Listen Up Employers – This Is What Millennials Want From You

Blades of grass, close-up

I keep reading article after article with unsolicited advice to millennials – tips on how to succeed, tips on communications, tips on how to lead.  It got me wondering – what would millennials tell their employers if they had the chance? I informally polled some of the best and brightest millennials I know and here are the things they want their employers to know right now, including their real quotes as backup.

1.  They are tired of the stereotypes.

This might be obvious but millennials don’t want to be called millennials – and most importantly, they want to be treated like adults.

And let’s not assume because they are young, they are social media and technology experts and please – they are not a help desk!

  • “We are not IT consultants.  Yes, we are very technically savvy, but please don’t think we can or want to solve your every email, computer, word, excel, power point, social networking issue.
  • “I don’t want to be called a Millennial, or told that because I understand how to use technology, that it’s only because I am a young person.”
  • “We don’t need feedback all of the time and we want to be treated like adults.”

2.  Our working models must change.

Millennials Young people are innovative, creative, and have different ways of thinking and doing things. They need a work environment that supports this. That means less email, collaborative work spaces, more flexibility and trust! And flexibility doesn’t always mean flex time and work from home policies.

  • “We need to be in a creative environment where we can innovate and use the tech that we have at our fingertips with other millennials.”
  • “We are sometimes looked down upon as if to suggest we don’t understand how to get things done the “right” way because we are not using traditional methods.  Hear us out – we may understand more than you think.”
  • “We need more intuitive technology to enable efficient communications (Less email!)”
  • “We need more flexibility in how work gets done (choice of devices and technology, remote work, meeting styles, content consumption, etc.)”

3.  They seek purpose and balance in their lives.

Young people are driven by a greater sense of purpose. The more organizations can do to support young people to enrich their lives outside of the office and provide opportunities to have a voice and impact inside the office, the greater satisfaction there will be. Sometimes they need a little strategic direction to understand how their project fits in with the bigger picture.

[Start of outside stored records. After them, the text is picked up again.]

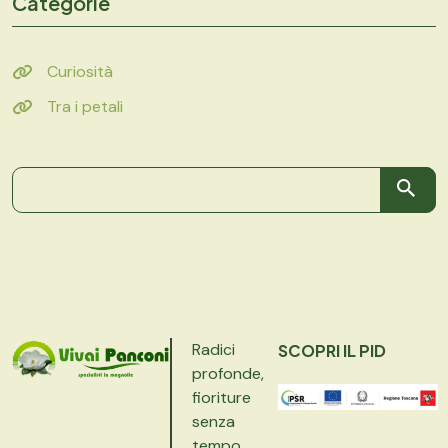
Categorie
Curiosità
Tra i petali
Radici
SCOPRI IL PID
profonde,
fioriture
senza
tempo.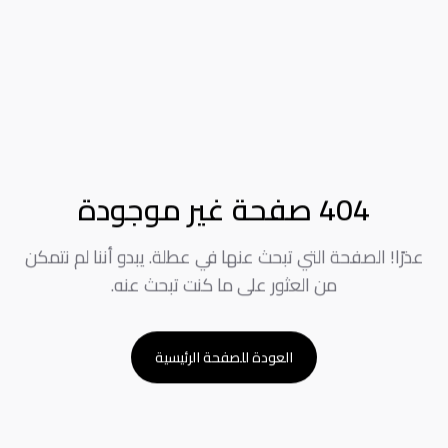
404 صفحة غير موجودة
عذرًا! الصفحة التي تبحث عنها في عطلة. يبدو أننا لم نتمكن
من العثور على ما كنت تبحث عنه.
العودة للصفحة الرئيسية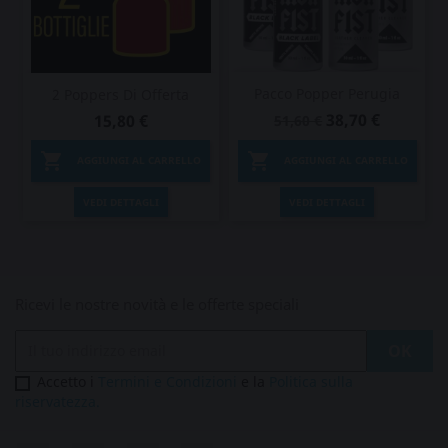
Pacco Popper Perugia
2 Poppers Di Offerta
38,70 €
15,80 €
51,60 €


AGGIUNGI AL CARRELLO
AGGIUNGI AL CARRELLO
VEDI DETTAGLI
VEDI DETTAGLI
Ricevi le nostre novità e le offerte speciali
Accetto i
Termini e Condizioni
e la
Politica sulla
riservatezza.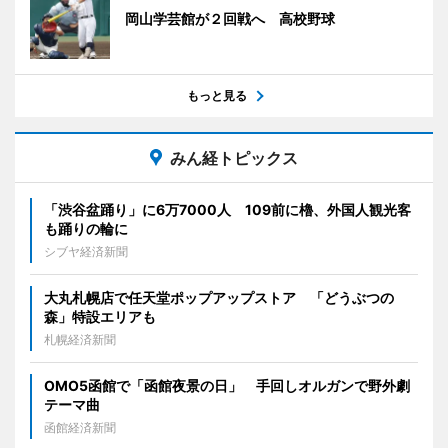
岡山学芸館が２回戦へ 高校野球
もっと見る
みん経トピックス
「渋谷盆踊り」に6万7000人 109前に櫓、外国人観光客
も踊りの輪に
シブヤ経済新聞
大丸札幌店で任天堂ポップアップストア 「どうぶつの
森」特設エリアも
札幌経済新聞
OMO5函館で「函館夜景の日」 手回しオルガンで野外劇
テーマ曲
函館経済新聞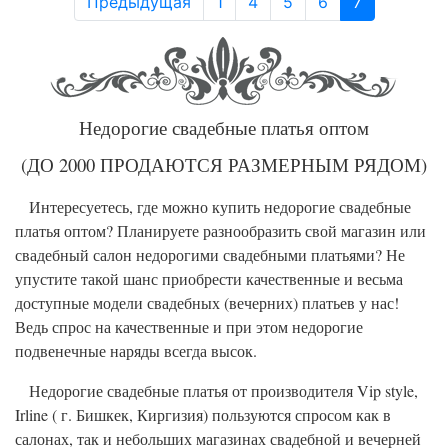
Предыдущая
1
4
5
6
7
Недорогие свадебные платья оптом
(ДО 2000 ПРОДАЮТСЯ РАЗМЕРНЫМ РЯДОМ)
Интересуетесь, где можно купить недорогие свадебные
платья оптом? Планируете разнообразить свой магазин или
свадебный салон недорогими свадебными платьями? Не
упустите такой шанс приобрести качественные и весьма
доступные модели свадебных (вечерних) платьев у нас!
Ведь спрос на качественные и при этом недорогие
подвенечные наряды всегда высок.
Недорогие свадебные платья от производителя Vip style,
Irline ( г. Бишкек, Киргизия) пользуются спросом как в
салонах, так и небольших магазинах свадебной и вечерней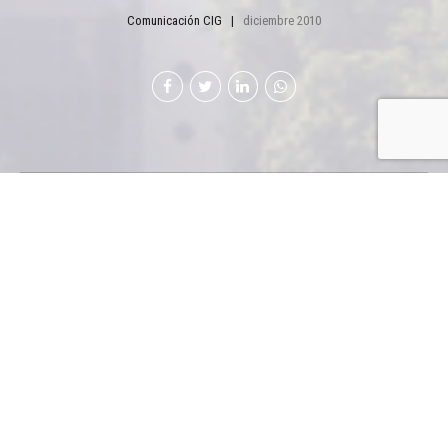
Comunicación CIG
diciembre 2010
L
a reducción de
asesinatos de la cual
se habla en el serio
informe de Mendoza es
atribuible a un efecto
péndulo de los niveles de
crimen y no tiene que ver
con la capacidad de control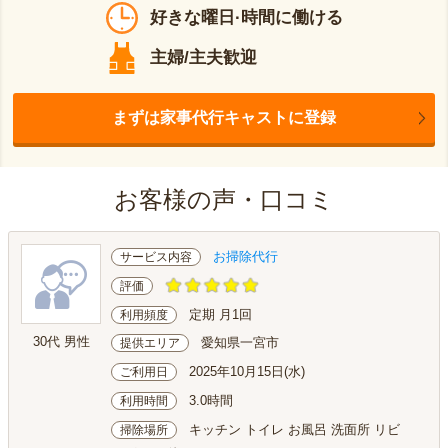
好きな曜日·時間に働ける
主婦/主夫歓迎
まずは家事代行キャストに登録
お客様の声・口コミ
お掃除代行
サービス内容
評価
定期 月1回
利用頻度
30代 男性
愛知県一宮市
提供エリア
2025年10月15日(水)
ご利用日
3.0時間
利用時間
キッチン トイレ お風呂 洗面所 リビ
掃除場所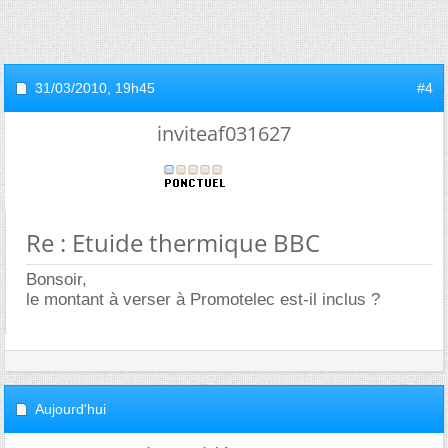
31/03/2010,
19h45
#4
inviteaf031627
Re : Etuide thermique BBC
Bonsoir,
le montant à verser à Promotelec est-il inclus ?
Aujourd'hui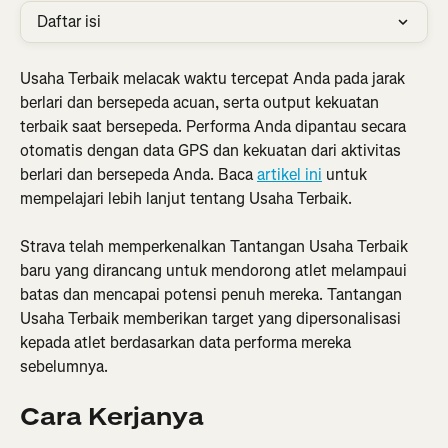
Daftar isi
Usaha Terbaik melacak waktu tercepat Anda pada jarak 
berlari dan bersepeda acuan, serta output kekuatan 
terbaik saat bersepeda. Performa Anda dipantau secara 
otomatis dengan data GPS dan kekuatan dari aktivitas 
berlari dan bersepeda Anda. Baca 
artikel ini
 untuk 
mempelajari lebih lanjut tentang Usaha Terbaik.
Strava telah memperkenalkan Tantangan Usaha Terbaik 
baru yang dirancang untuk mendorong atlet melampaui 
batas dan mencapai potensi penuh mereka. Tantangan 
Usaha Terbaik memberikan target yang dipersonalisasi 
kepada atlet berdasarkan data performa mereka 
sebelumnya.
Cara Kerjanya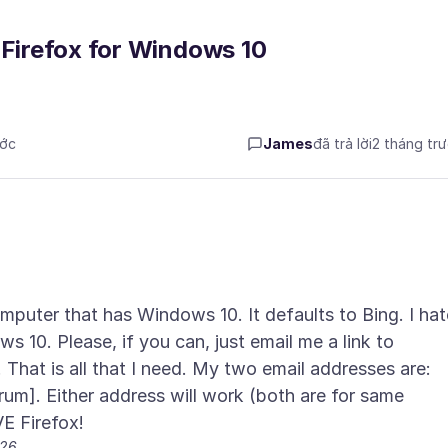
 Firefox for Windows 10
ước
James
đã trả lời
2 tháng tr
mputer that has Windows 10. It defaults to Bing. I hat
 10. Please, if you can, just email me a link to
That is all that I need. My two email addresses are:
um]. Either address will work (both are for same
026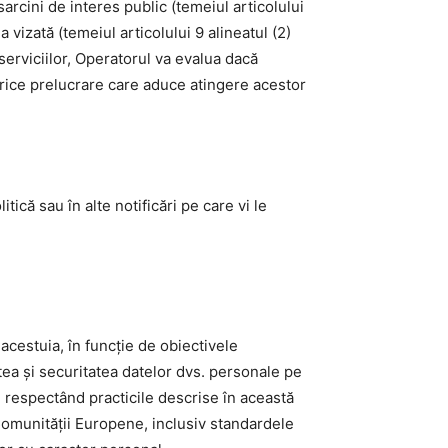
arcini de interes public (temeiul articolului
 vizată (temeiul articolului 9 alineatul (2)
serviciilor, Operatorul va evalua dacă
 orice prelucrare care aduce atingere acestor
ică sau în alte notificări pe care vi le
 acestuia, în funcție de obiectivele
tea și securitatea datelor dvs. personale pe
o, respectând practicile descrise în această
 Comunității Europene, inclusiv standardele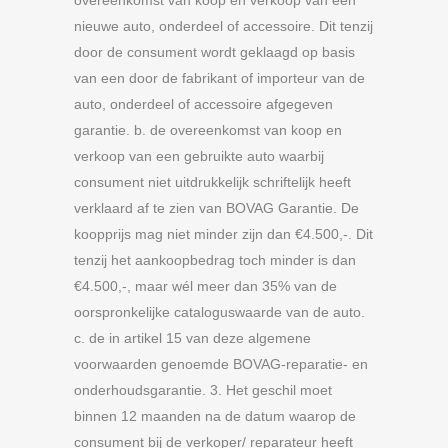
overeenkomst van koop en verkoop van een
nieuwe auto, onderdeel of accessoire. Dit tenzij
door de consument wordt geklaagd op basis
van een door de fabrikant of importeur van de
auto, onderdeel of accessoire afgegeven
garantie. b. de overeenkomst van koop en
verkoop van een gebruikte auto waarbij
consument niet uitdrukkelijk schriftelijk heeft
verklaard af te zien van BOVAG Garantie. De
koopprijs mag niet minder zijn dan €4.500,-. Dit
tenzij het aankoopbedrag toch minder is dan
€4.500,-, maar wél meer dan 35% van de
oorspronkelijke cataloguswaarde van de auto.
c. de in artikel 15 van deze algemene
voorwaarden genoemde BOVAG-reparatie- en
onderhoudsgarantie. 3. Het geschil moet
binnen 12 maanden na de datum waarop de
consument bij de verkoper/ reparateur heeft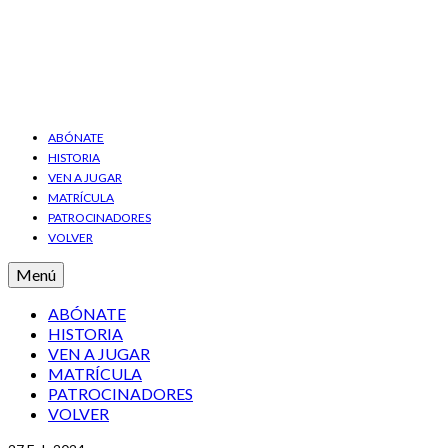
ABÓNATE
HISTORIA
VEN A JUGAR
MATRÍCULA
PATROCINADORES
VOLVER
Menú
ABÓNATE
HISTORIA
VEN A JUGAR
MATRÍCULA
PATROCINADORES
VOLVER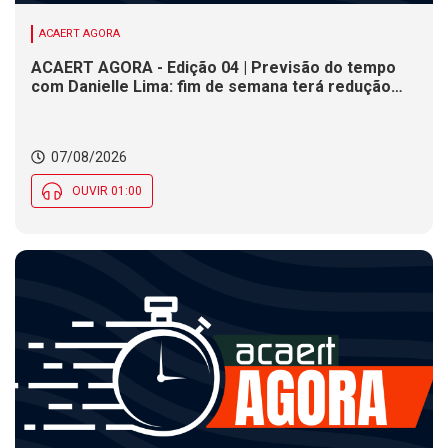
ACAERT AGORA
ACAERT AGORA - Edição 04 | Previsão do tempo
com Danielle Lima: fim de semana terá redução
nas temperaturas e chance de temporais em SC
07/08/2026
OUVIR 01:00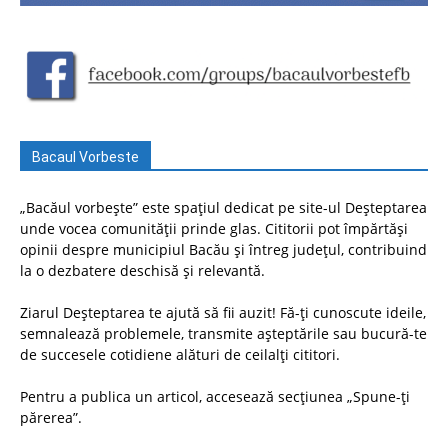
Bacaul Vorbeste
„Bacăul vorbește” este spațiul dedicat pe site-ul Deșteptarea
unde vocea comunității prinde glas. Cititorii pot împărtăși
opinii despre municipiul Bacău și întreg județul, contribuind
la o dezbatere deschisă și relevantă.
Ziarul Deșteptarea te ajută să fii auzit! Fă-ți cunoscute ideile,
semnalează problemele, transmite așteptările sau bucură-te
de succesele cotidiene alături de ceilalți cititori.
Pentru a publica un articol, accesează secțiunea „Spune-ți
părerea”.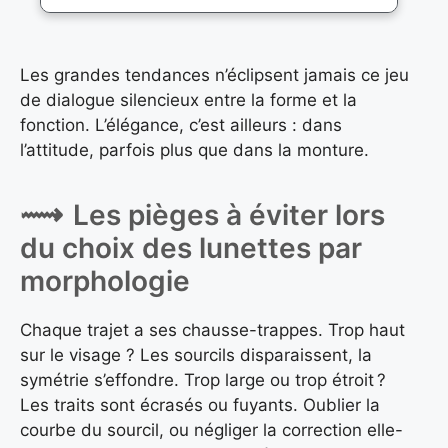
Les grandes tendances n’éclipsent jamais ce jeu
de dialogue silencieux entre la forme et la
fonction. L’élégance, c’est ailleurs : dans
l’attitude, parfois plus que dans la monture.
Les pièges à éviter lors
du choix des lunettes par
morphologie
Chaque trajet a ses chausse-trappes. Trop haut
sur le visage ? Les sourcils disparaissent, la
symétrie s’effondre. Trop large ou trop étroit ?
Les traits sont écrasés ou fuyants. Oublier la
courbe du sourcil, ou négliger la correction elle-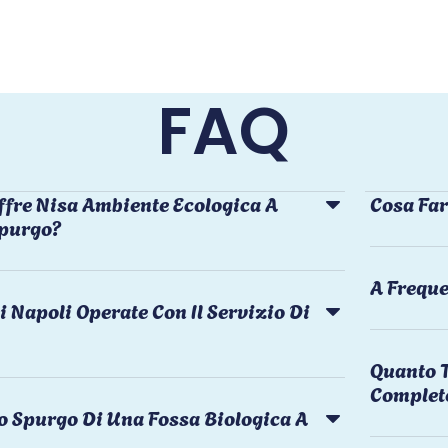
FAQ
ffre Nisa Ambiente Ecologica A
Cosa Far
Spurgo?
A Freque
i Napoli Operate Con Il Servizio Di
Quanto T
Complet
o Spurgo Di Una Fossa Biologica A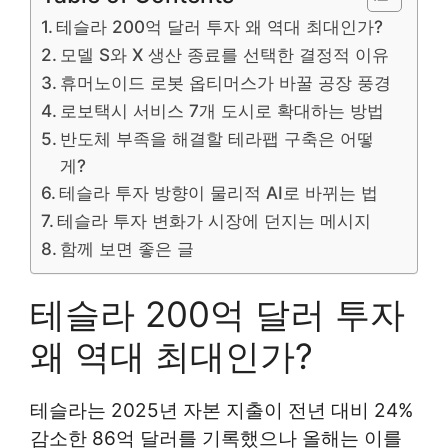
테슬라 200억 달러 투자 왜 역대 최대인가?
모델 S와 X 생산 종료를 선택한 결정적 이유
휴머노이드 로봇 옵티머스가 바꿀 공장 풍경
로보택시 서비스 7개 도시로 확대하는 방법
반도체 부족을 해결할 테라팹 구축은 어떻
게?
테슬라 투자 방향이 물리적 AI로 바뀌는 법
테슬라 투자 변화가 시장에 던지는 메시지
함께 보면 좋은 글
테슬라 200억 달러 투자
왜 역대 최대인가?
테슬라는 2025년 자본 지출이 전년 대비 24%
감소한 86억 달러를 기록했으나 올해는 이를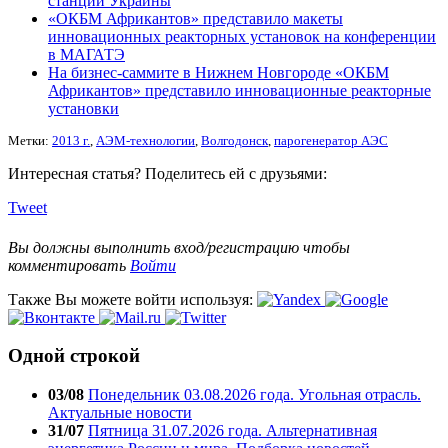
станции Украины
«ОКБМ Африкантов» представило макеты
инновационных реакторных установок на конференции
в МАГАТЭ
На бизнес-саммите в Нижнем Новгороде «ОКБМ
Африкантов» представило инновационные реакторные
установки
Метки:
2013 г.
,
АЭМ-технологии
,
Волгодонск
,
парогенератор АЭС
Интересная статья? Поделитесь ей с друзьями:
Tweet
Вы должны выполнить вход/регистрацию чтобы
комментировать
Войти
Также Вы можете войти используя:
Одной строкой
03/08
Понедельник 03.08.2026 года. Угольная отрасль.
Актуальные новости
31/07
Пятница 31.07.2026 года. Альтернативная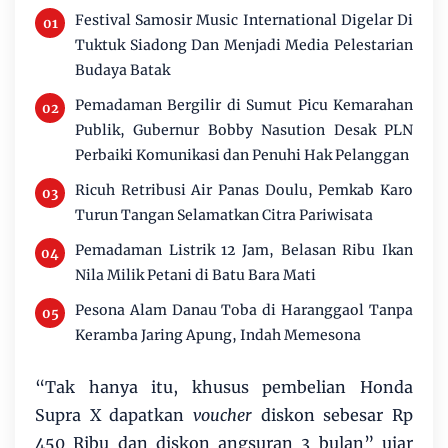
Festival Samosir Music International Digelar Di
Tuktuk Siadong Dan Menjadi Media Pelestarian
Budaya Batak
Pemadaman Bergilir di Sumut Picu Kemarahan
Publik, Gubernur Bobby Nasution Desak PLN
Perbaiki Komunikasi dan Penuhi Hak Pelanggan
Ricuh Retribusi Air Panas Doulu, Pemkab Karo
Turun Tangan Selamatkan Citra Pariwisata
Pemadaman Listrik 12 Jam, Belasan Ribu Ikan
Nila Milik Petani di Batu Bara Mati
Pesona Alam Danau Toba di Haranggaol Tanpa
Keramba Jaring Apung, Indah Memesona
“Tak hanya itu, khusus pembelian Honda
Supra X dapatkan
voucher
diskon sebesar Rp
450 Ribu dan diskon angsuran 3 bulan” ujar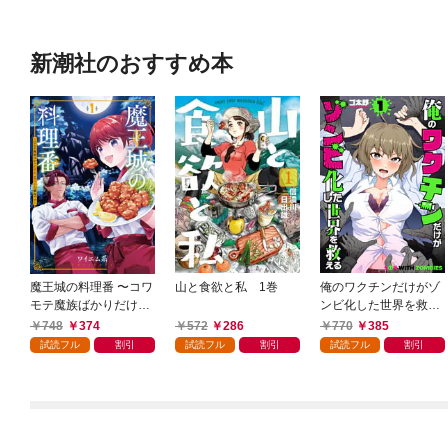
新潮社のおすすめ本
魔王城の料理番 〜コワ
山と食欲と私 1巻
俺のワクチンだけがゾ
モテ魔族ばかりだけ
ンビ化した世界を救え
ど、ホワイトな職場で
る 1巻
748
374
572
286
770
385
す〜 1巻
試読フル
割引
試読フル
割引
試読フル
割引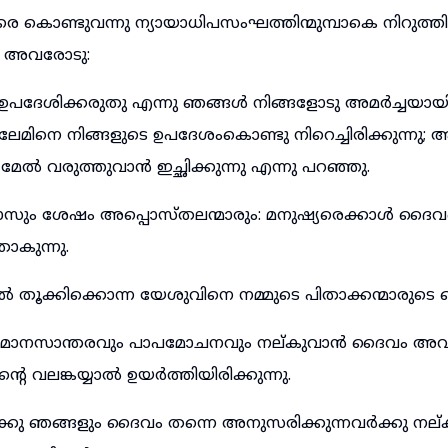
ൊണ്ടുവന്നു ന്യായാധിപസംഘത്തിന്മുമ്പാകെ നിറുത്തി
 അവരോടു:
ദേശിക്കരുതു എന്നു ഞങ്ങൾ നിങ്ങളോടു അമർച്ചയായി കല്
മിനെ നിങ്ങളുടെ ഉപദേശംകൊണ്ടു നിറെച്ചിരിക്കുന്നു; ആ
മേൽ വരുത്തുവാൻ ഇച്ഛിക്കുന്നു എന്നു പറഞ്ഞു.
ൊസും ശേഷം അപ്പൊസ്തലന്മാരും: മനുഷ്യരെക്കാൾ ദൈവ
ാകുന്നു.
 തൂക്കിക്കൊന്ന യേശുവിനെ നമ്മുടെ പിതാക്കന്മാരുടെ ദൈ
നു മാനസാന്തരവും പാപമോചനവും നല്കുവാൻ ദൈവം അവ
റെ വലങ്കയ്യാൽ ഉയർത്തിയിരിക്കുന്നു.
ു ഞങ്ങളും ദൈവം തന്നെ അനുസരിക്കുന്നവർക്കു നല്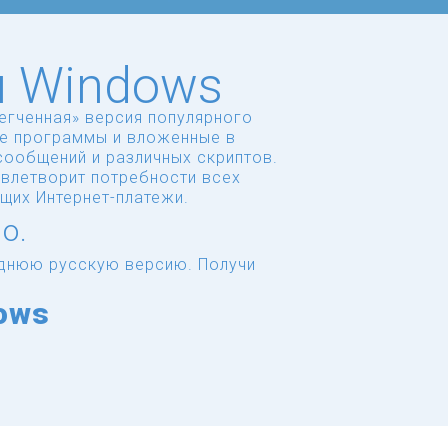
я Windows
егченная» версия популярного
ые программы и вложенные в
сообщений и различных скриптов.
овлетворит потребности всех
их Интернет-платежи.
о.
леднюю русскую версию.
Получи
ows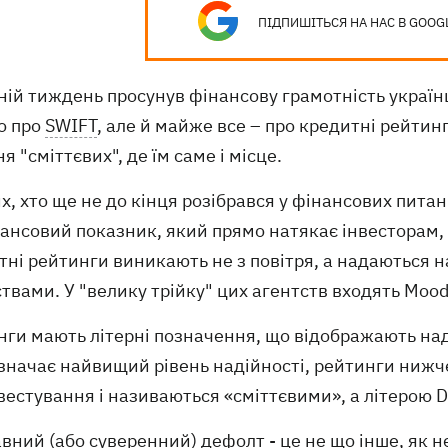
ПІДПИШІТЬСЯ НА НАС В GOOG
ій тиждень просунув фінансову грамотність українці
о про
SWIFT
, але й майже все – про кредитні рейтин
ня "сміттєвих", де їм саме і місце.
х, хто ще не до кінця розібрався у фінансових пита
ансовий показник, який прямо натякає інвесторам, ч
тні рейтинги виникають не з повітря, а надаються
твами. У "велику трійку" цих агентств входять Moody's
ги мають літерні позначення, що відображають наді
означає найвищий рівень надійності, рейтинги ниж
вестування і називаються «сміттєвими», а літерою 
вний (або суверенний) дефолт - це не що інше, як 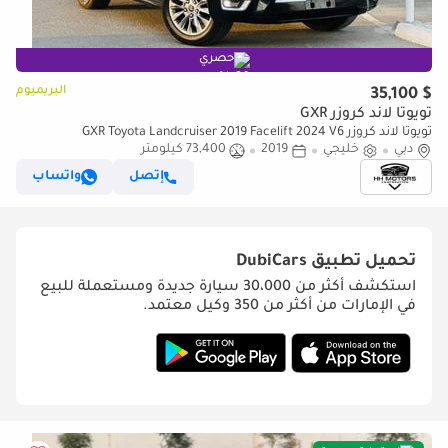
حصري
البريميوم
$ 35,100
تويوتا لاند كروزر GXR
تويوتا لاند كروزر GXR Toyota Landcruiser 2019 Facelift 2024 V6
دبي
خليجي
2019
73,400 كيلومتر
إتصل
واتساب
تحميل تطبيق
DubiCars
استكشف أكثر من 30،000 سيارة جديدة ومستعملة للبيع
في الإمارات من أكثر من 350 وكيل معتمد.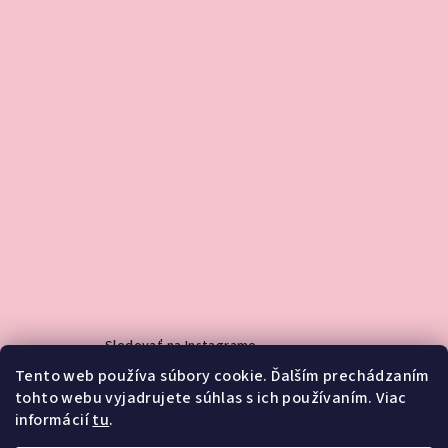
Sledovať na Instagrame
Tento web používa súbory cookie. Ďalším prechádzaním
tohto webu vyjadrujete súhlas s ich používaním. Viac
informácií
tu
.
Facebook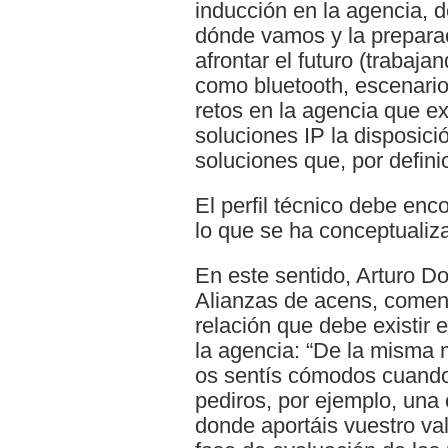
inducción en la agencia, 
dónde vamos y la preparac
afrontar el futuro (trabaj
como bluetooth, escenari
retos en la agencia que e
soluciones IP la disposici
soluciones que, por defini
El perfil técnico debe enc
lo que se ha conceptualiza
En este sentido, Arturo D
Alianzas de acens, coment
relación que debe existir 
la agencia: “De la misma 
os sentís cómodos cuando 
pediros, por ejemplo, un
donde aportáis vuestro val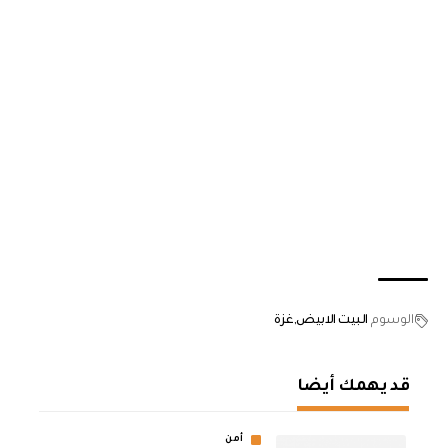
الوسوم
البيت الابيض
غزة
قد يهمك أيضا
أمن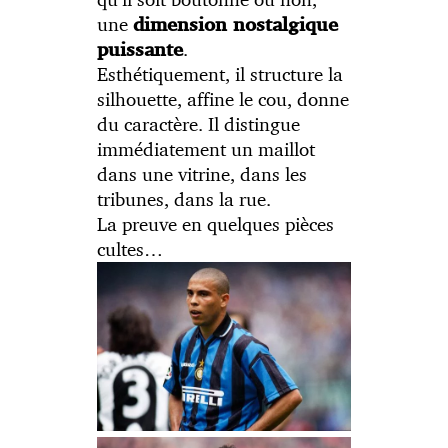
une
dimension nostalgique
.
puissante
Esthétiquement, il structure la
silhouette, affine le cou, donne
du caractère. Il distingue
immédiatement un maillot
dans une vitrine, dans les
tribunes, dans la rue.
La preuve en quelques pièces
cultes…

  • “Work will never become my whole life. If you can’t give me the flexibility to work from home or leave early, I will find someone who can.”
  • “We want to be able to make and see a direct, if not immediate, impact on the organization through our work. It helps us stay engaged and motivated if we are able to see the greater purpose and differences our work makes.”
  • “Be open to innovative thinking and change. We’re good at adapting to a fast-paced, ever-changing world. Let us help move that thinking forward.”
  • “Let’s not just do lip-service to Corporate Social Responsibility and volunteering – let’s be catalysts for change.”
  • “Work/life balance is important: We are more than willing to go above and beyond for our jobs, but perform best when we have a healthy balance – it motivates us.”
  • “We think in terms of “the future” not today. We want to know how this model, or this process, or this team will help move things forward, not just next week, but next year.”

4.  They want to have a voice.

Research shows that diverse groups come up with better ideas so let’s make an effort to make sure their voices heard.

  • “We want an increased voice in strategic decisions (We know where the market is going, as we are constantly connected via mobile and social).”
  • “We’re determined, motivated and educated. We’re striving to get ahead in our careers and “be someone.”
  • “Give us different, interesting/challenging projects to work on. We like ever-changing tasks within our work to stay challenged. Repetitive work is boring and limits our potential for meaningful contribution.

5.  They need our support.

We need to be there for young people – they are hungry to learn, they crave mentoring, and positive feedback always helps.

  • “Catch me doing something right! I’m way more likely to repeat my actions when I get positive feedback, than change them if I get negative feedback.”
  • “We like to network, and look to mentor-like co-workers for advice, so be willing to share your experiences.”

My biggest lesson during this exercise? How willing they were to help and contribute. There is a lot to learn from this new, amazing, fresh generation but first we need to be willing to listen.